Average CO2 output of current private vehicle fleet: ~250g/km

Therefore, over one third of total CO2 output per person is personal vehicle use. Considering only CO2 output due to personal choices driving has to be well over half.

Most people don't - or refuse - to consider the obvious choice to take personal responsibility. Drive less.

bfrog 3 hours ago | parent | next [-]

I guess returning to the office isn't so great. Pointy hair bosses rage everywhere.

But beyond driving less, surely eating further down the foodchain helps as well. Plants and shellfish are efficient. Cows are not. Eat fewer burgers and a few more lentils and mussels. Unless you are RFK Jr then of course please eat lots and lots of fatty cow, tallow, butter. Go full on Atkins please and follow right behind him.

Mawr 16 minutes ago | parent | prev | next [-]

Driving isn't realistically a personal choice. Roadways designed for cars extend from every single point in the country to every other. The support for alternative methods of transportation varies greatly by area, but is generally poor.

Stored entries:
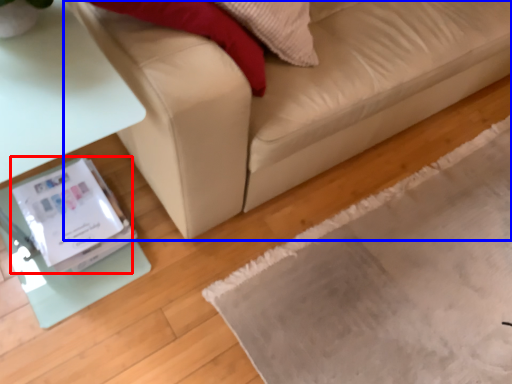
Question: Which point is closer to the camera, Wii (highlighted by a red box) or studio couch (highlighted by a blue box)?

Choices:
 (A) Wii
 (B) studio couch

Answer: (B)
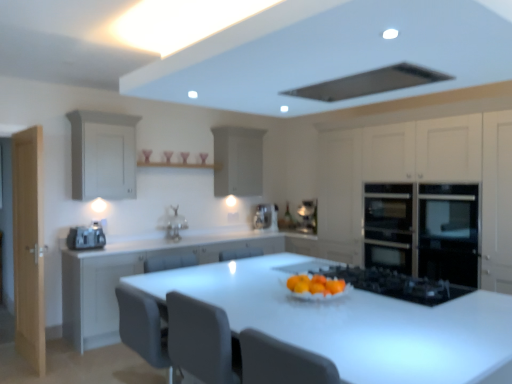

LIST OF TASKS:
A: How would you render this sentence from the thread on driving and CO2 in Spanish: "Plants and shellfish are efficient."?
B: Do these statements agree with the thread on driving and CO2? Answer yes or no for each and quote the words that decide it. (i) The average CO2 output of the current private vehicle fleet is given as about 250g/km. (ii) Support for alternative methods of transportation is described as generally good. (iii) One reply recommends eating fewer burgers.
C: Can you write the next part of the thread on driving and CO2, picking up after its final sentence?
These entries come from a separate source.

YOUR WRITTEN ANSWERS:
A: Las plantas y los mariscos son eficientes.

B:
(i) Yes: "Average CO2 output of current private vehicle fleet: ~250g/km"
(ii) No: "The support for alternative methods of transportation varies greatly by area, but is generally poor."
(iii) Yes: "Eat fewer burgers and a few more lentils and mussels."

C:
Riding a bike or taking the bus is objectively the worse option for most people. That's not personal choice, that's policy.

Reversing course for a car-culture country like the US would take 50+ years. If it's even possible, which I personally don't think it is — the US is too far gone.

fullstackchris 2 hours ago | parent | prev | next [-]

love how a completely valid point gets downvoted becuase the average person refuses to believe they are part of the problem "no! its those big corporations and airline industry! my daily commute has no input at all!"

and this is why we'll never solve the problem

loloquwowndueo 3 hours ago | parent | prev [-]

This also means two thirds of emissions are not due to vehicular emissions. Let’s tackle that first, more bang for the buck?

Also - does that per capita figure include cargo? If so, how much? Does it matter if random individual takes personal Responsibility and stops driving when all those long haul trucks will still be on the road?

tmnvix 3 hours ago | parent [-]

My point is that in terms of personal responsibility nothing comes remotely close to driving but a vanishingly small proportion of people are willing to consider this.

mmooss an hour ago | parent | next [-]

What I've read is that diet can do more, though of course it depends on what you currently eat and your current transportation.

philistine an hour ago | parent | prev | next [-]

Flying is much higher than driving.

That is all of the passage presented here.